Подьячий ринулся в толпу, надеясь захватить убийцу-разбойника. Мужик отъехал за переулок, оглянулся. За розвальнями бежал Ермошка. Отрок не страшил возницу. Мужик остановил лошадь!

— Тпру! Стой, неудержимая! — и начал стаскивать подстреленных за ноги, чтобы бросить их под забором лабаза.

— Ты что творишь? — спросил Ермошка.

— Трупа намось некуды! Ин кобыла мертвяков боязливится.

— Вези к лекарю! Я дам тебе алтын! — выкрикнул Ермошка.

Рядом не было своих. Бориска где-то запропал. И никто из казаков не ведал о случившемся. Вся тяжесть горя обрушилась на одного Ермошку.


Цветь тридцать восьмая

Подьячий Аверя был возбужден: его кабаний лик подергивался, вспотевшие залысины поблескивали. Ликование, предчувствие великого свершения и радостная растерянность не давали ему сосредоточиться на одной мысли. Он ходил в пыточном подвале, закинув руки за спину, как это делал обычно дьяк Артамонов. Аверя был вместо дьяка. От неограниченной власти захватило дух. Десять лет он прозябал мелким доносчиком, семь лет выслеживал воров, ловил на торге мошенников. И за всю жизнь не мог накопить денег на хорошую шубу. Не мог жениться, поставить дом. Аверю содержала кухарка патриарха, рябая, тестообразная баба. Голодное детство в семье пономаря, унижение, побои. Все помыкали Аверей. И кухарка Матрена притеплила его из жалости.

«Я не помышляю целовать Маню Милославскую. Но неуж мне суждена токмо эта корявая репа? Я не зарюсь на собольи меха, но добрую шубу должно заслужил. Я не тщусь стать князем и царем, но в дьяки гожусь!» — думал утаенно подьячий.

И вдруг сбылось! Аверя вершил дела дьяка. По его воле были распяты у стены дознания Хорунжий, сын кузнеца Бориска и одноглазый московский дурачок Ермолай. Палач обиходил плетью схваченных преступников излишне старательно. С них свисали окровавленные лохмотья одежды и клочья кожи. Бориска впадал в беспамятство, под ногами его растекалась лужа мочи и сукровицы.

— Пошто пытаешь дитятю? Ублюдок! — плевался и скрипел зубами Хорунжий.

Аверя не обращал внимания на рыки и хрипы прикованного к стене есаула. Отрок был главной и неожиданной удачей сыска. Вчера пошел Аверя с Матреной выбирать шубу. Кухарка поворовывала у патриарха мясо, рыбу, масло. Продавала потихоньку, копила деньги.

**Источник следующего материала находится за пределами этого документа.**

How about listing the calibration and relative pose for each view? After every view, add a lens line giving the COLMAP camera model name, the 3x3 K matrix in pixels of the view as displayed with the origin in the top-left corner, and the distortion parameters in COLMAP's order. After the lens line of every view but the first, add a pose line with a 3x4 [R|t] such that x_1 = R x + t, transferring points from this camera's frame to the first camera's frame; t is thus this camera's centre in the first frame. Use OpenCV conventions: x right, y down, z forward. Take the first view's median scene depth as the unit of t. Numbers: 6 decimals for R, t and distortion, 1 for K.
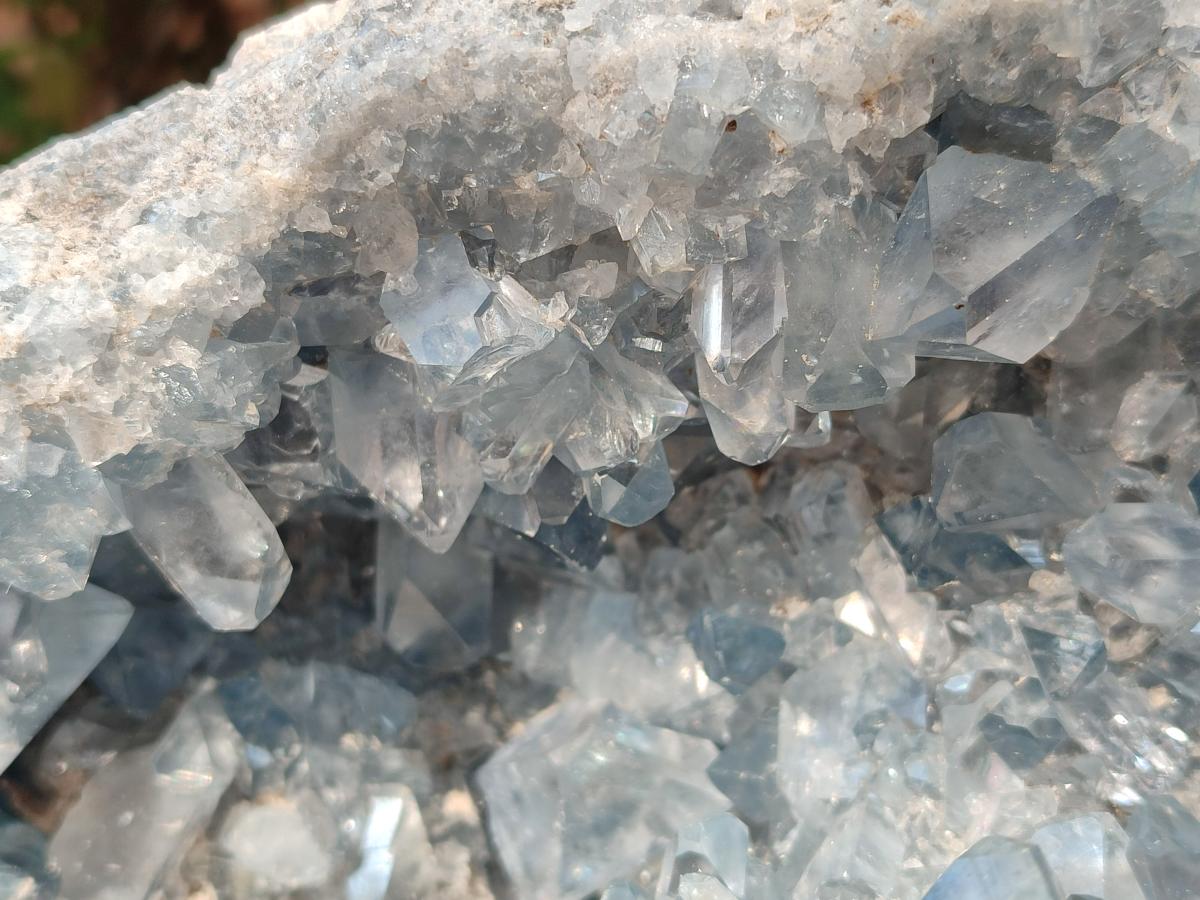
lens RADIAL K [[1798.0, 0, 600.0], [0, 1798.0, 450.0], [0, 0, 1]] dist [0.239728, -1.503395]
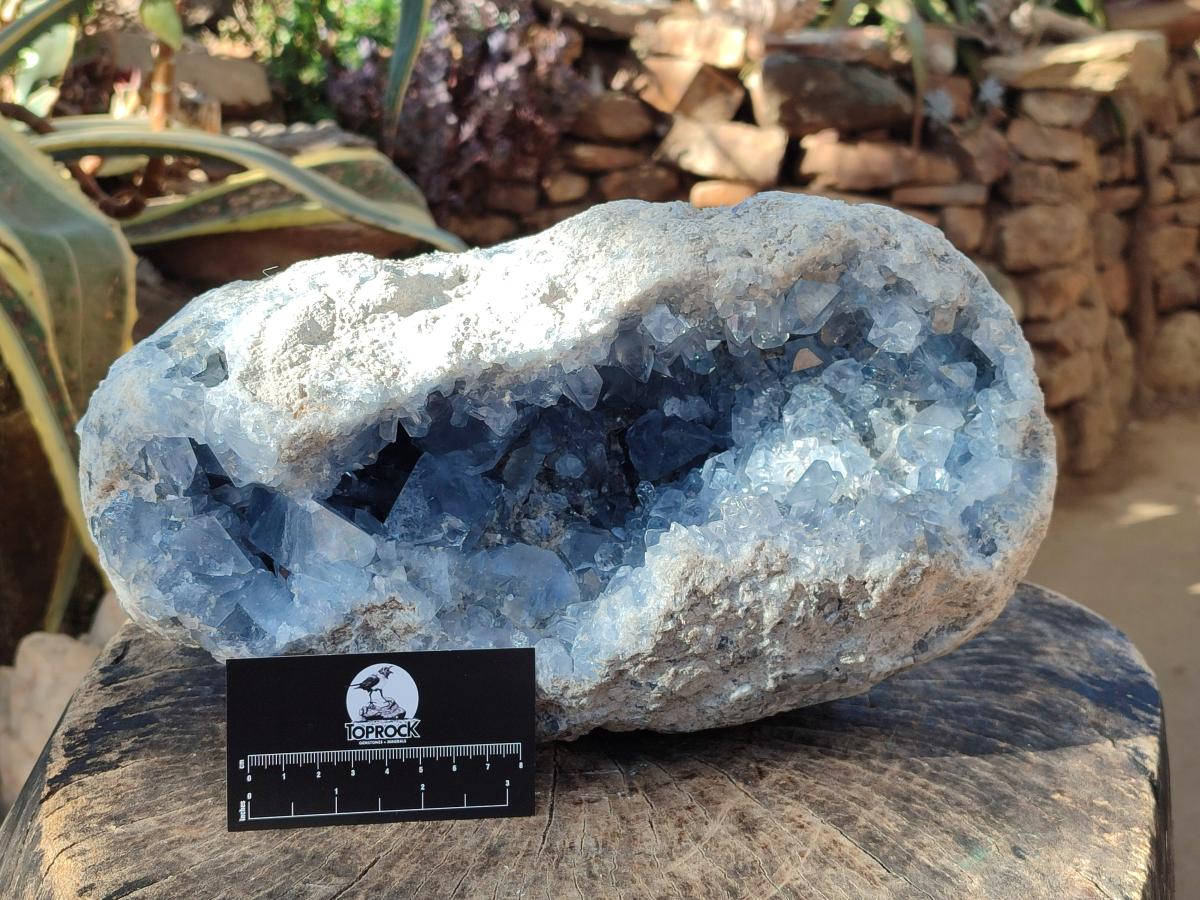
lens RADIAL K [[1713.1, 0, 600.0], [0, 1713.1, 450.0], [0, 0, 1]] dist [0.292833, -1.232436]
pose [[0.975060, -0.074082, 0.209213, -0.891480], [0.016693, 0.964456, 0.263715, -0.702110], [-0.221313, -0.253646, 0.941639, -2.135266]]
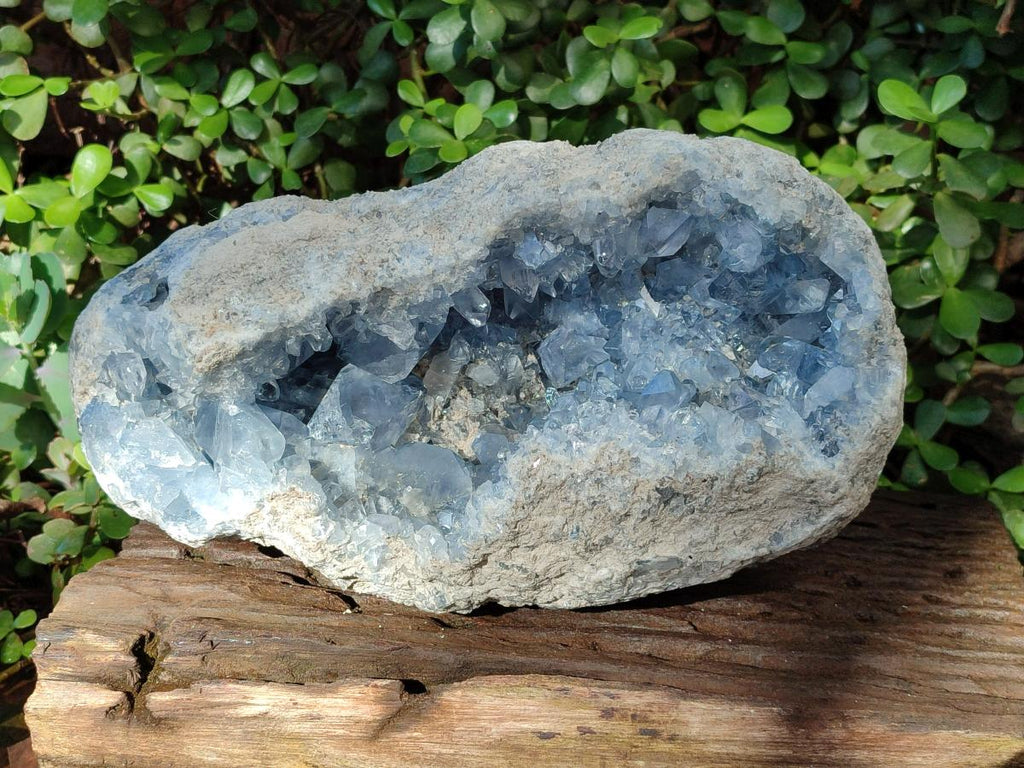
lens RADIAL K [[1461.8, 0, 512.0], [0, 1461.8, 384.0], [0, 0, 1]] dist [0.292833, -1.232436]
pose [[0.996761, -0.079592, -0.011552, -0.110433], [0.079719, 0.958760, 0.272809, -0.659303], [-0.010638, -0.272847, 0.961999, -2.144123]]
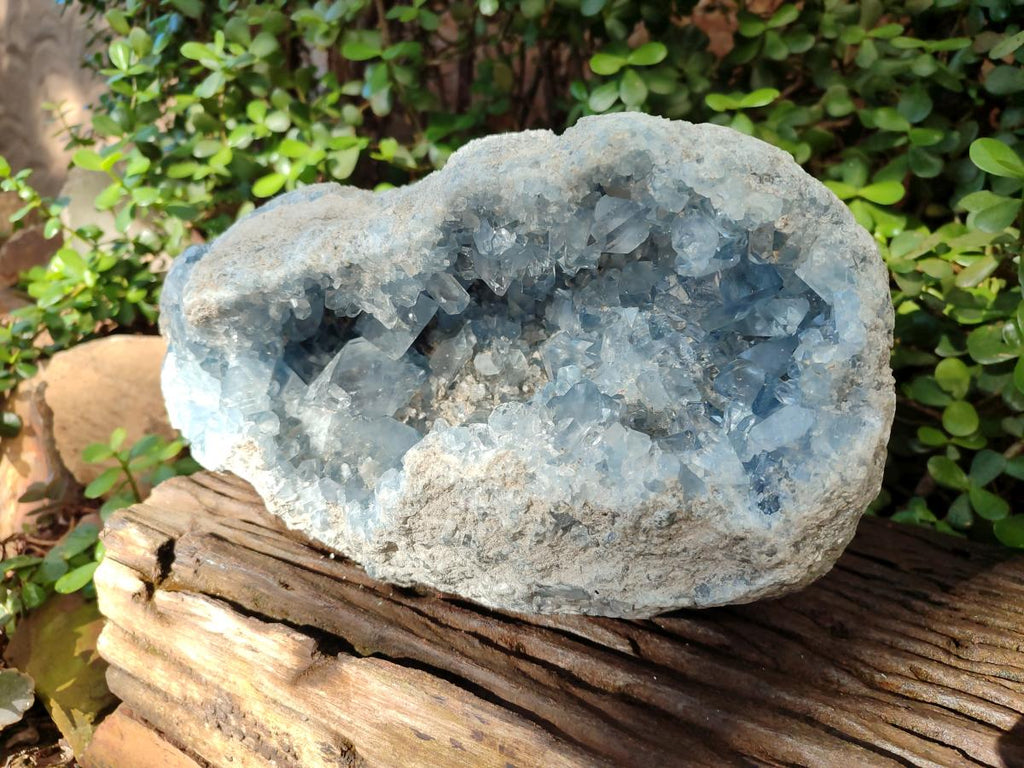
lens RADIAL K [[757.5, 0, 514.7], [0, 757.5, 381.0], [0, 0, 1]] dist [-0.006841, -0.000515]
pose [[0.931575, 0.059793, -0.358599, 0.543786], [0.039837, 0.963653, 0.264170, -0.197795], [0.361360, -0.260379, 0.895333, -0.490325]]
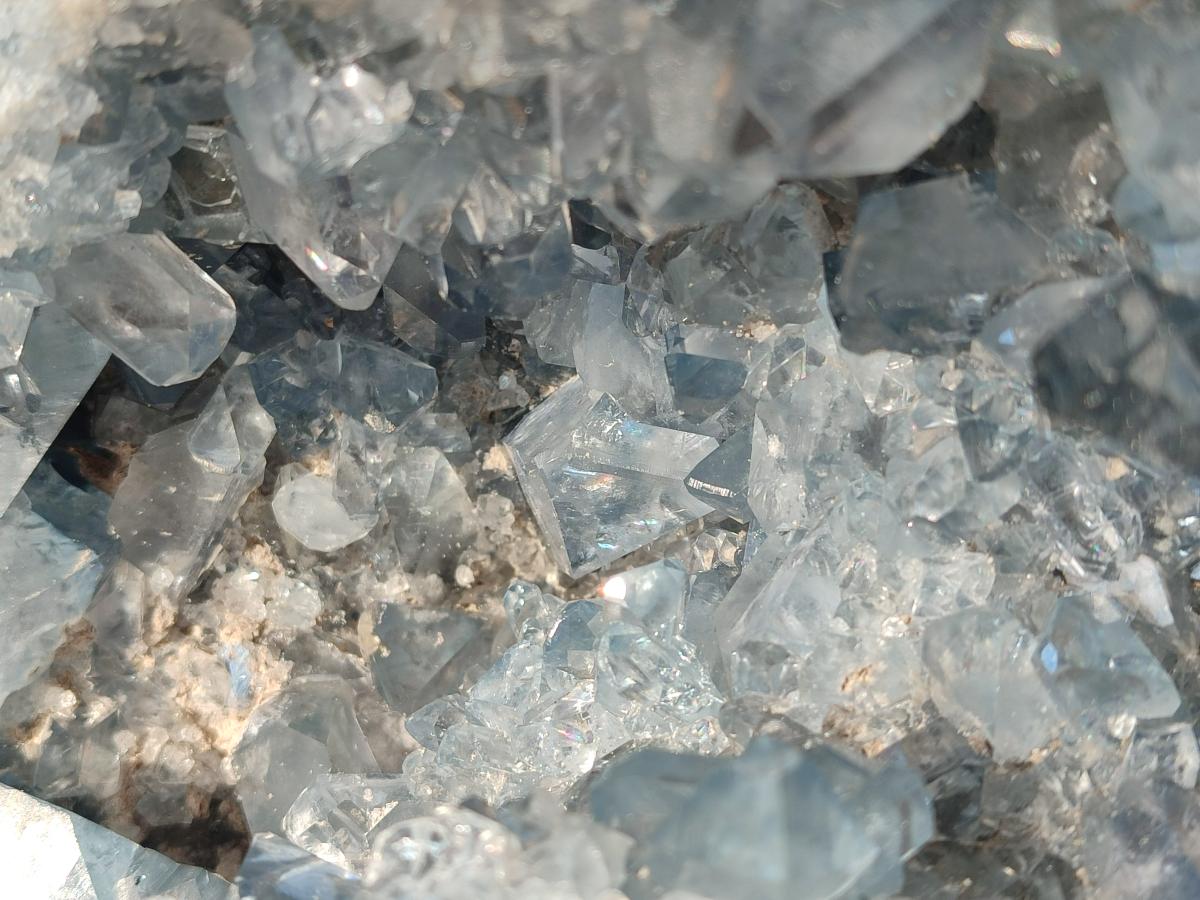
lens RADIAL K [[1798.0, 0, 600.0], [0, 1798.0, 450.0], [0, 0, 1]] dist [0.239728, -1.503395]
pose [[0.971000, 0.023201, -0.237953, 0.282781], [0.068841, 0.925997, 0.371201, -0.236309], [0.228956, -0.376817, 0.897545, 0.126017]]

— Ежели не покинешь меня, куплю бобровую доху с шелковой подкладью.

— В бобровой я стану приметным. Мне бы попроще.

— Сколь просишь? — произнес сбоку юнец, разглядывая у купца увеличительное стекло в оправе.

Аверя увидел на левом мизинце отрока белую полоску от зажившей ранки. И юнец оказался знакомым: сынок кузнеца из казацкого посольства с Яика.

— Иди, Матреша, домой! Опосля купим шубу! — вытолкнул Аверя из лавки сожительницу.

Матрена обиделась. Подслушивать разговоры в трапезной патриаршего двора ей доверяют. А тут слежка суетная за юнцом. И потому не ушла, затаилась за углом, выглядывала. Очень уж любопытно. Отрок хорошо одет, при пистоле. Должно, боярский сын. В чем же его подозревают?

— Доброго здравия, — поклонился Аверя Бориске.

— Доброго! — ответил юнец.

— Позволь глянуть на пистоль? Редкое оружие! — ловко и нахально за одно мгновение обезоружил Аверя отрока.

— Не трожь! Отдай! — возмутился Бориска.

— Тихо! Пойдешь со мной в Разбойный приказ!

— Не пойду.

— Не пойдешь добром, уволокем силой. И я бы не сказал, что ты богатырь!

Бориска ударом ноги выбил пистоль из рук Авери, поймал его и выскочил из лавки. Такого Аверя ожидать не мог. Он оцепенел, побежал вслед не сразу. Юнец уже возле угла. Сейчас он скроется в многочисленных поворотах и переулках. У вора всегда сто дорог! И в этот миг из-за сруба шагнула Матрена. Она схватила Бориску, повалила его в снег, полегла на нем скирдой.

— Задавишь! Отвались! — завизжал Аверя, стаскивая кухарку с поверженного беглеца.

Так попал Бориска в подвал сыска. Хорунжий уже был здесь, рядом с блаженным. Палач порвал на отроке рубаху. И Аверя увидел на шее юнца золотую иконку с четырьмя камушками плохо обработанной бирюзы. Руки у подьячего задрожали.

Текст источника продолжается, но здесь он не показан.